TheStreet Ratings rates Dominion Resources Black Warrior as a buy. The company's strengths can be seen in multiple areas, such as its revenue growth, largely solid financial position with reasonable debt levels by most measures, notable return on equity, solid stock price performance and increase in net income. Although the company may harbor some minor weaknesses, we feel they are unlikely to have a significant impact on results.

Highlights from the ratings report include:
  • DOM's very impressive revenue growth greatly exceeded the industry average of 5.7%. Since the same quarter one year prior, revenues leaped by 83.8%. Growth in the company's revenue appears to have helped boost the earnings per share.
  • DOM has no debt to speak of therefore resulting in a debt-to-equity ratio of zero, which we consider to be a relatively favorable sign. Along with this, the company maintains a quick ratio of 65.35, which clearly demonstrates the ability to cover short-term cash needs.
  • The company's current return on equity greatly increased when compared to its ROE from the same quarter one year prior. This is a signal of significant strength within the corporation. Compared to other companies in the Oil, Gas & Consumable Fuels industry and the overall market, DOMINION RES BLACK WARRIOR's return on equity significantly exceeds that of both the industry average and the S&P 500.

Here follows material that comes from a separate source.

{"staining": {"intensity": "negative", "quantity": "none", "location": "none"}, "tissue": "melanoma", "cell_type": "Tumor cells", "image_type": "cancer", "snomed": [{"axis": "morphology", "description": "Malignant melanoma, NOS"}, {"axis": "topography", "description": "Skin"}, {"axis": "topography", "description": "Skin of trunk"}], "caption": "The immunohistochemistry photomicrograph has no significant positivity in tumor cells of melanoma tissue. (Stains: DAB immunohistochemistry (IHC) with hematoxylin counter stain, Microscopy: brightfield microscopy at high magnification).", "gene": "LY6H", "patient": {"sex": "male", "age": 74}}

  • The strong earnings growth this company has enjoyed -- up -- has apparently played a role in driving up its share price by a solid 25.49%. In addition, the rise in the general market has likely contributed to this stock's strong performance during this past year.Regarding the stock's future course, although almost any stock can fall in a broad market decline, DOM should continue to move higher despite the fact that it has already enjoyed a very nice gain in the past year.
  • The net income growth from the same quarter one year ago has significantly exceeded that of the S&P 500 and the Oil, Gas & Consumable Fuels industry. The net income increased by 108.8% when compared to the same quarter one year prior, rising from $0.78 million to $1.62 million.